> **Information given**
----------------------------------------
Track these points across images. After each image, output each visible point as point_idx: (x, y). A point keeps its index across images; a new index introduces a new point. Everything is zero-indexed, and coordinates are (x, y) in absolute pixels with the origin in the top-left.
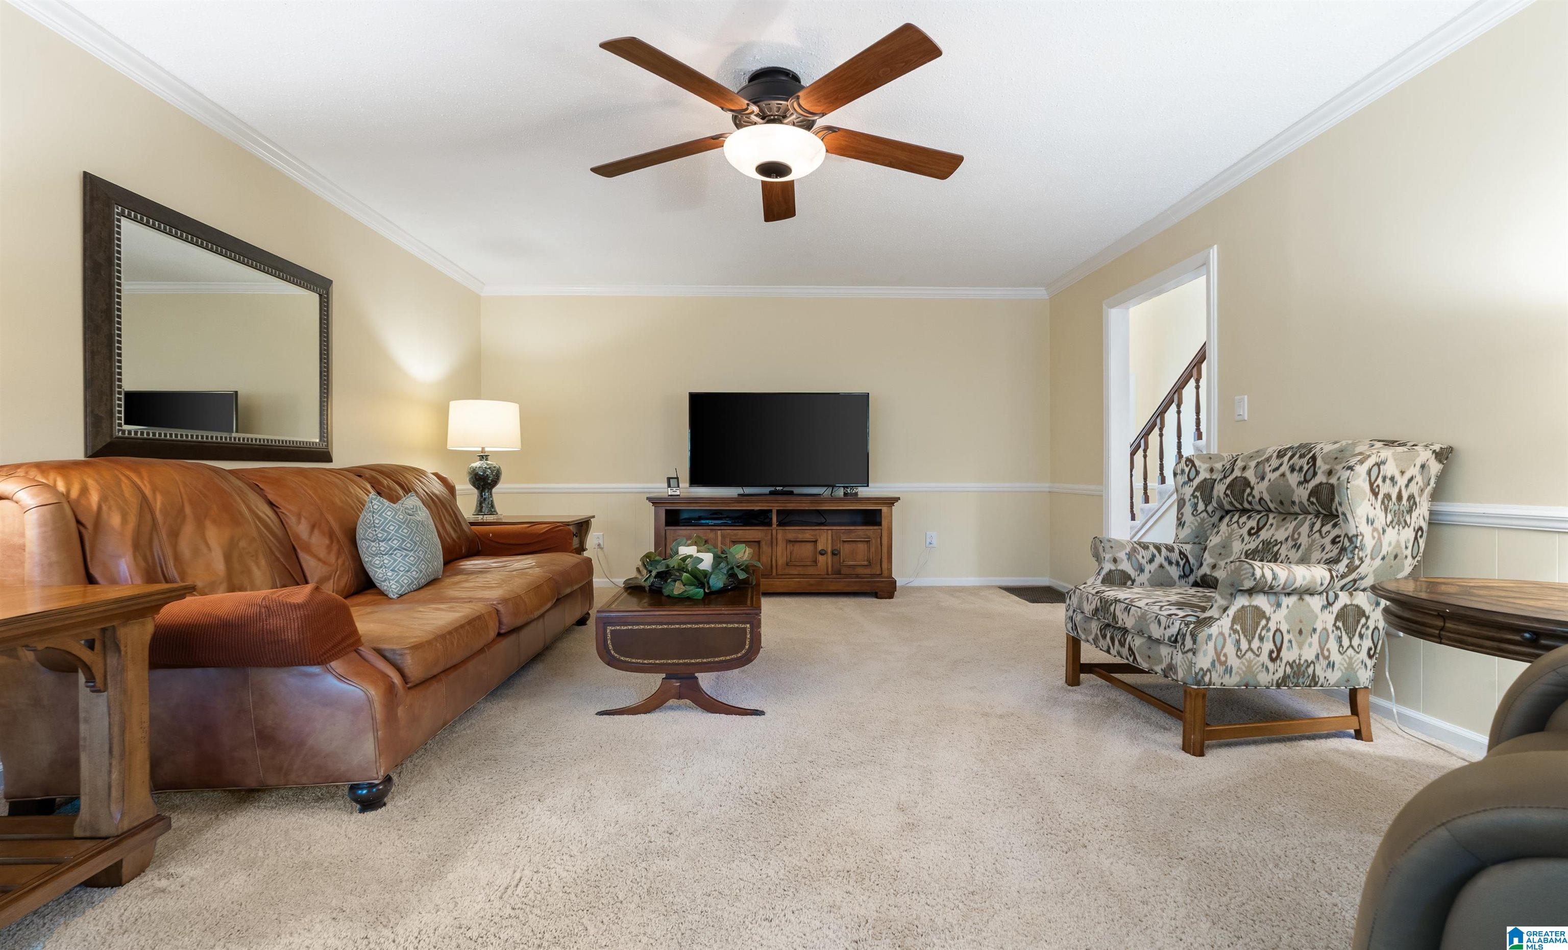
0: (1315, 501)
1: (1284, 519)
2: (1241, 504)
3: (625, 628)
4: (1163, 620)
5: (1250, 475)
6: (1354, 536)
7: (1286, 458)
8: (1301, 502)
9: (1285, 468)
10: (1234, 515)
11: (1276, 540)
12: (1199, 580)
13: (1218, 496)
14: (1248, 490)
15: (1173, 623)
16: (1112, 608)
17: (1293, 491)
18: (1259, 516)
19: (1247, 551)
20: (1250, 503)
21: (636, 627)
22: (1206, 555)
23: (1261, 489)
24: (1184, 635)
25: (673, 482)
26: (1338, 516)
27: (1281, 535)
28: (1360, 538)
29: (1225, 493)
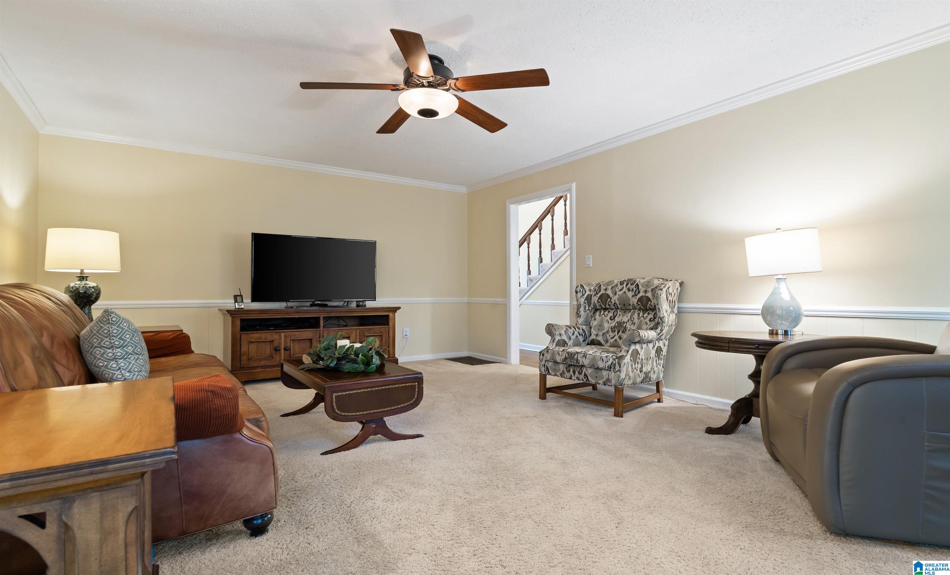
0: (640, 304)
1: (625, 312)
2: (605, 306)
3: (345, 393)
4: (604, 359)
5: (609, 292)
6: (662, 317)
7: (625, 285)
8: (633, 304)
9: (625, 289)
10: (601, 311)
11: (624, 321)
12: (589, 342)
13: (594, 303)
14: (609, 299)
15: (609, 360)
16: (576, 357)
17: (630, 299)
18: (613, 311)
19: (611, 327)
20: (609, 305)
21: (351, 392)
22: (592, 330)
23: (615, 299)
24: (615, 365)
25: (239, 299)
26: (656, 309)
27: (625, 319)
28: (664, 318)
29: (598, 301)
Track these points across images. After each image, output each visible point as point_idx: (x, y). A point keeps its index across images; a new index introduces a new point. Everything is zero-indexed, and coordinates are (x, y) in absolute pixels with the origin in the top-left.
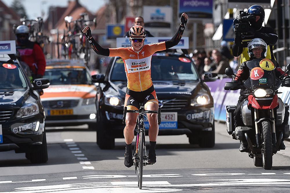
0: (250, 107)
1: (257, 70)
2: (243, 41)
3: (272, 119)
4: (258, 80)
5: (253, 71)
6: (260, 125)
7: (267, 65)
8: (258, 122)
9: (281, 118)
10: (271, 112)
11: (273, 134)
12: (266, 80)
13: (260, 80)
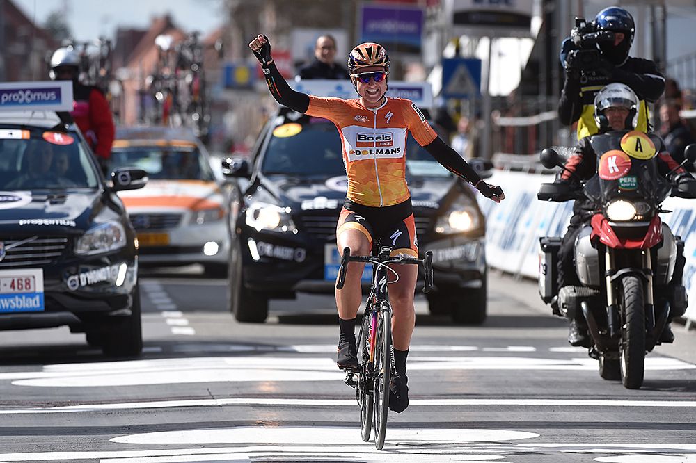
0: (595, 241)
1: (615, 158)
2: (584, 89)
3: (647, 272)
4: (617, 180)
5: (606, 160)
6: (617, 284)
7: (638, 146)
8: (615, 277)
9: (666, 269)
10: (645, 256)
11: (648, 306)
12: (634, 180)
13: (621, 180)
----------------------------------------
> **What to produce**
Write out the data once more exactly, omitting the pictures.

> **Exercise response**
Track these points across images. After each image, output each visible point as point_idx: (x, y). A point keeps its index across images; a new index introduces a new point. Everything is zero-indexed, and coordinates are (x, y) in absolute pixels with the origin in the top-left.
0: (1315, 501)
1: (1284, 519)
2: (1241, 504)
3: (625, 628)
4: (1163, 620)
5: (1250, 475)
6: (1354, 536)
7: (1286, 458)
8: (1301, 502)
9: (1285, 468)
10: (1234, 515)
11: (1276, 540)
12: (1199, 580)
13: (1218, 496)
14: (1248, 490)
15: (1173, 623)
16: (1112, 608)
17: (1293, 491)
18: (1259, 516)
19: (1247, 551)
20: (1250, 503)
21: (636, 627)
22: (1206, 555)
23: (1261, 489)
24: (1184, 635)
25: (673, 482)
26: (1338, 516)
27: (1281, 535)
28: (1360, 538)
29: (1225, 493)
0: (640, 304)
1: (625, 312)
2: (605, 306)
3: (345, 393)
4: (604, 359)
5: (609, 292)
6: (662, 317)
7: (625, 285)
8: (633, 304)
9: (625, 289)
10: (601, 311)
11: (624, 321)
12: (589, 342)
13: (594, 303)
14: (609, 299)
15: (609, 360)
16: (576, 357)
17: (630, 299)
18: (613, 311)
19: (611, 327)
20: (609, 305)
21: (351, 392)
22: (592, 330)
23: (615, 299)
24: (615, 365)
25: (239, 299)
26: (656, 309)
27: (625, 319)
28: (664, 318)
29: (598, 301)
Track these points across images. After each image, output each visible point as point_idx: (x, y). A point keeps its index across images; a new index introduces a new point. Everything is zero-indexed, and coordinates are (x, y) in absolute pixels with the origin in the top-left.
0: (250, 107)
1: (257, 70)
2: (243, 41)
3: (272, 119)
4: (258, 80)
5: (253, 71)
6: (260, 125)
7: (267, 65)
8: (258, 122)
9: (281, 118)
10: (271, 112)
11: (273, 134)
12: (266, 80)
13: (260, 80)
0: (595, 241)
1: (615, 158)
2: (584, 89)
3: (647, 272)
4: (617, 180)
5: (606, 160)
6: (617, 284)
7: (638, 146)
8: (615, 277)
9: (666, 269)
10: (645, 256)
11: (648, 306)
12: (634, 180)
13: (621, 180)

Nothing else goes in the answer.